**Problems to solve**
- a) In the article on strip clubs reopening during the pandemic, what share of his dancers does Bob Tapella estimate left California to find work elsewhere?
- b) Continue the article on strip clubs reopening during the pandemic, starting after its last sentence.

**Selected excerpt**
===
When California stripper Brittney, 26, walked into San Francisco’s reopened Gold Club stripping venue again in April after a year, she was confronted with masked-up dancers and just a clutch of patrons.
“My heart just sank. This is just so, so sad,” said Brittney, who asked that her last name not be disclosed to protect her 6-year-old son. An hour of that four-hour shift was spent just waiting for customers and she earned $150, less than a third of what she would have made pre-pandemic.
“A lot of times you’ll see a lot of girls just sitting around,” said Brittney, who started stripping around two years ago to supplement income from two other jobs. “It’s just not fun anymore.”
As some of the United States’ estimated 3,821 strip clubs start to open up again, women who work as strippers are confronting a transformed industry. Revenue in the industry is estimated to have decreased 17.4% in 2020 and is forecast to fall another 1.5% this year, according to research by IBISWorld.
Under guidelines in San Francisco, for instance, strip clubs such as Gold Club that offer food are able to reopen, but strippers and patrons must keep their masks on. Performances are limited to stage dances, with no physical contact with customers. Lap dances and private “VIP” rooms, the source of the majority of a stripper’s income, are still prohibited.
During the pandemic, strippers in states with stronger anti-coronavirus measures migrated to ones with laxer ones, such as Texas and Florida, according to dancers and club owners. Bob Tapella, the co-owner and manager of Cheetahs Gentleman’s Club in Sunnyvale, California, estimated nearly 60% of his dancers left the state to find work elsewhere.
===
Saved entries
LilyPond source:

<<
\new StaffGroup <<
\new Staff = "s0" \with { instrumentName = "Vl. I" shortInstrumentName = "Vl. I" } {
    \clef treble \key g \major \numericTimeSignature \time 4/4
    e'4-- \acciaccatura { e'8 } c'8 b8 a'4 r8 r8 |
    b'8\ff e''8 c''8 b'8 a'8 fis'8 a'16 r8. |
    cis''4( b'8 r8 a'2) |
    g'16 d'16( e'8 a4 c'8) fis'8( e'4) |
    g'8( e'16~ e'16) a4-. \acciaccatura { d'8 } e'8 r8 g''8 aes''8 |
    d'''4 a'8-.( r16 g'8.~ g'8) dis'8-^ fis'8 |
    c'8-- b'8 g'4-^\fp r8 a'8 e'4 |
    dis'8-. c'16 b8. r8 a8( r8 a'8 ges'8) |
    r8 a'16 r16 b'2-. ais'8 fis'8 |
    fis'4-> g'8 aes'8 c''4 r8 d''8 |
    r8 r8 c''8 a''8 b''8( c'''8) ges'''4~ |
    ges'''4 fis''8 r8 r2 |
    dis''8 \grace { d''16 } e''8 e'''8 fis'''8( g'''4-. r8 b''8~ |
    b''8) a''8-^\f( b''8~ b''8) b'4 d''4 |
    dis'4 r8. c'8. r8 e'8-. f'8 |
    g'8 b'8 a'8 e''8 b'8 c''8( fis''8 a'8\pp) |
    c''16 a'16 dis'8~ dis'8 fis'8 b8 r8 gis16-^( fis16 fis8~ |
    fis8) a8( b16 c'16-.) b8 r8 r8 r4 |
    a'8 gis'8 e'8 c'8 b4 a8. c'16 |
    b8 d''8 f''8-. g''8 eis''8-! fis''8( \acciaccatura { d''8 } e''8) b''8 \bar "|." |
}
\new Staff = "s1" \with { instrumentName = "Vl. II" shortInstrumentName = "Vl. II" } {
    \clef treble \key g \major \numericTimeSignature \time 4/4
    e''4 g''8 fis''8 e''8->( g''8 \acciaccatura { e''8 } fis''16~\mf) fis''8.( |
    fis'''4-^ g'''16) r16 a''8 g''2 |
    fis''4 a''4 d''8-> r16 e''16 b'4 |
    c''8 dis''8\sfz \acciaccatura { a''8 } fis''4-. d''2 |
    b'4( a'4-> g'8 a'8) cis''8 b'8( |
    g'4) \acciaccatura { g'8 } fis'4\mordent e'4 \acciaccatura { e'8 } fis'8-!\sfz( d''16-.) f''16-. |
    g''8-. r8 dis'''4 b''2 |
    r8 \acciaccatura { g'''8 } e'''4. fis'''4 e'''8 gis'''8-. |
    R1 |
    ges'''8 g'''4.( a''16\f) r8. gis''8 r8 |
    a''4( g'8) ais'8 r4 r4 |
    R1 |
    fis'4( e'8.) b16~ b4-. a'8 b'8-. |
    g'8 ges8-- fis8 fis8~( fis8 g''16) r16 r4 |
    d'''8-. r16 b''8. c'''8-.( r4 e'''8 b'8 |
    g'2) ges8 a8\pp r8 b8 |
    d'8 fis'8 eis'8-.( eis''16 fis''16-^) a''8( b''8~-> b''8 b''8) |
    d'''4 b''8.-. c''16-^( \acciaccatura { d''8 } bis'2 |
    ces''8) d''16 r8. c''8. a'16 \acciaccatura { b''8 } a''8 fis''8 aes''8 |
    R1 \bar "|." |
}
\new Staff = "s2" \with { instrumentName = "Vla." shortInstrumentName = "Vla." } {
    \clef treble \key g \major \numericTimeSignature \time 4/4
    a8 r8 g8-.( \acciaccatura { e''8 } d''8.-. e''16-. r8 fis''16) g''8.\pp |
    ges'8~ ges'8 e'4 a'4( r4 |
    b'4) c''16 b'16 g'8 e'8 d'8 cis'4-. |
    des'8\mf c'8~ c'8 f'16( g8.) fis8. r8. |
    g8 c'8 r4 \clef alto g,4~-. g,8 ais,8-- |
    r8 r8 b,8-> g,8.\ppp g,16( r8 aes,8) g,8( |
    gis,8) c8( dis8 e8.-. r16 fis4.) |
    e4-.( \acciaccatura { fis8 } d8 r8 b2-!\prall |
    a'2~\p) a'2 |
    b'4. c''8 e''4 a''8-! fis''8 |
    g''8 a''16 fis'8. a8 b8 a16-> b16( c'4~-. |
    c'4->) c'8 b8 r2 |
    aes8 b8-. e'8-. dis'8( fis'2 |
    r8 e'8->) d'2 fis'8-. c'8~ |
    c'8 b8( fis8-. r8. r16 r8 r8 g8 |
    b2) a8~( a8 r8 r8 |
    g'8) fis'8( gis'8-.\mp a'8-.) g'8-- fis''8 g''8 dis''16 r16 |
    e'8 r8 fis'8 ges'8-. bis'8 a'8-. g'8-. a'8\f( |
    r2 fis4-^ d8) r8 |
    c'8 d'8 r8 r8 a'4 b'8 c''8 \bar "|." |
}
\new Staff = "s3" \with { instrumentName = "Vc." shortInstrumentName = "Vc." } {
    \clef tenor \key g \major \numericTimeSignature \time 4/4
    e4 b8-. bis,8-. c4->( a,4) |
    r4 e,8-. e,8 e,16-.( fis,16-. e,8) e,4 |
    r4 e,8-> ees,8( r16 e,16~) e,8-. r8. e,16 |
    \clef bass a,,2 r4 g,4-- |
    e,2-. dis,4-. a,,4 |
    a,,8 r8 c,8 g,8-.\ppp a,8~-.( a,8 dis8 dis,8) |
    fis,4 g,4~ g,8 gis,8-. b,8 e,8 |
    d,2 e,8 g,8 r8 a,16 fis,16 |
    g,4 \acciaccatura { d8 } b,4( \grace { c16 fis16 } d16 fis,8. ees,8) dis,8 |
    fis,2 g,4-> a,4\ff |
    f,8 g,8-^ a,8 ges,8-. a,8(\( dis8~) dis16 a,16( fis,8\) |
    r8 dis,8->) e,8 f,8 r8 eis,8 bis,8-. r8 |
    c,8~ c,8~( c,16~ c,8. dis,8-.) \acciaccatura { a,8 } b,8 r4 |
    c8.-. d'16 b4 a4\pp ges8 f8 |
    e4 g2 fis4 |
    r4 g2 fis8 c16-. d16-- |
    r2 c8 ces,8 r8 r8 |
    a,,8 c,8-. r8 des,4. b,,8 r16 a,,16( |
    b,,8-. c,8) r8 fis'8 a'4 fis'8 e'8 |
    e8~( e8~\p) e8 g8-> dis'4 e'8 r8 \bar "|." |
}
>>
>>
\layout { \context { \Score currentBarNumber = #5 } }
===
**Answers to the problems**
- a) Nearly 60%.

- b)
April Haze, a San Jose-based stripper, teaches a pole dance class to her students at Revel Room Studios in Milpitas, California, April 21, 2021. Picture taken April 21, 2021. REUTERS/Brittany Hosea-Small
“I think we’re going to have to start all over from fresh,” said Tapella, whose club was closed for a year and survived partly thanks to a pandemic relief loan. “We had a special place. It’s going to be a lot of years before we get back to that.”
Strippers who have stayed put cannot fully make it work yet.
Brittney, who drives to San Francisco to work from her home in Sacramento, some two hours away, is not sure it even makes financial sense for her to strip in California anymore. She is considering occasionally traveling to Las Vegas, where she hopes she can earn more.
Some strippers, including Sunnyvale, California-based April Haze, turned to online work when clubs closed. She made $400 in her first month on the content-sharing site OnlyFans, far less than the over $700 she would make per night stripping at Cheetahs in Sunnyvale.
“At the club, people realize that I’m working, whereas with OnlyFans, a lot of people think, ‘Oh, it’s just a side hustle’ or ‘I’m doing her a favor by subscribing,’” said Haze, 25, who asked to be identified by her stage name.
Savannah Rain, a 23-year-old stripper, went on paid dates with “sugar daddy” clients and stripped online through Only Fans over the past year, but still ended up draining her savings. The reopening of clubs means she can cover rent again. And returning to live stripping also allowed her to reconnect with part of herself, Rain said.
“I feel like the most whole version of myself when I’m in the club,” said Rain, whose stage name is Sage. “It’s a safe space for me to express my femininity and my sexuality.”